- _EXERCISE BRIEF_
Return each line of the listing below that contains the string "value". Matching is case-sensitive.

- _EXTRACTED ENTRIES_
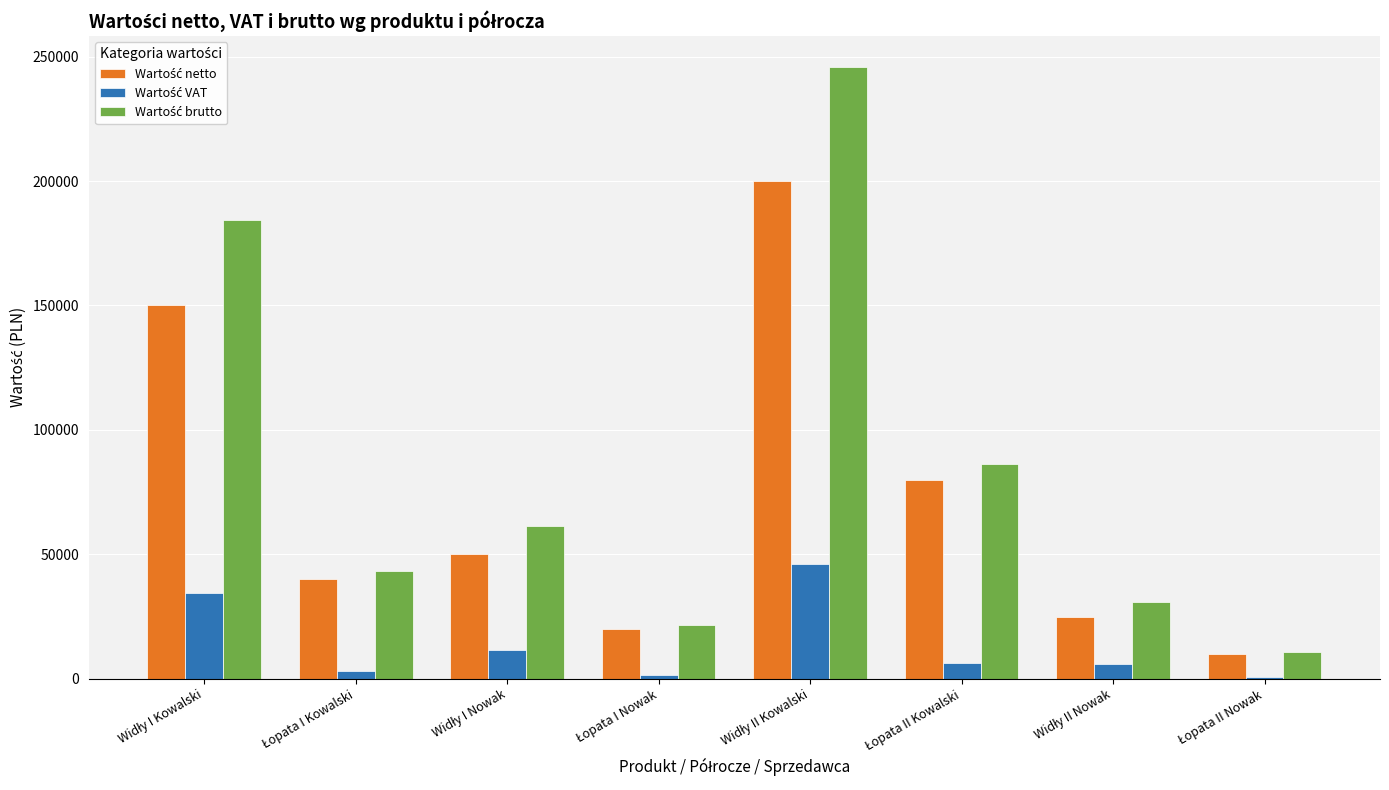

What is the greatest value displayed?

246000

==

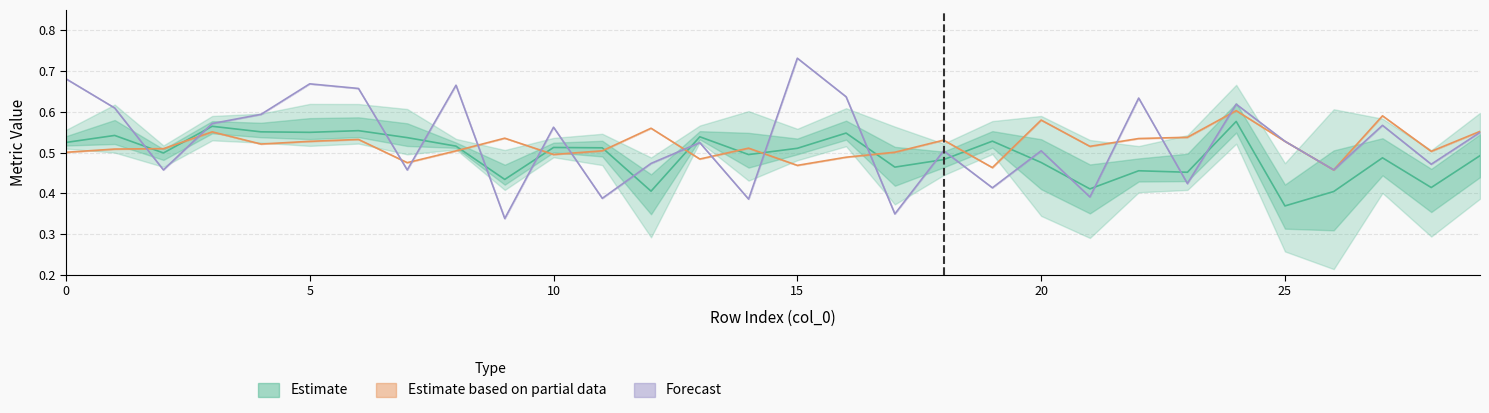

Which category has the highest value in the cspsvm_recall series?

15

---

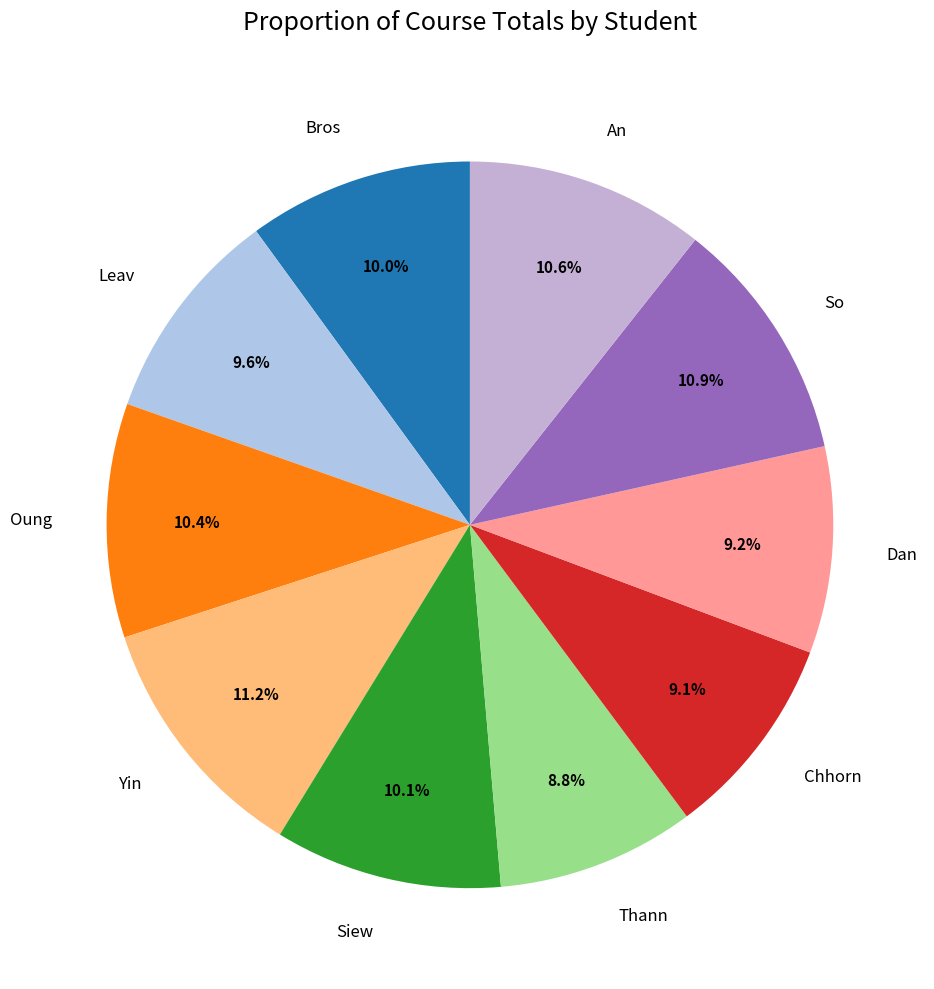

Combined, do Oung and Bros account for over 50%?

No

- _ANSWER TO THIS PROBLEM_
What is the greatest value displayed?
Which category has the highest value in the cspsvm_recall series?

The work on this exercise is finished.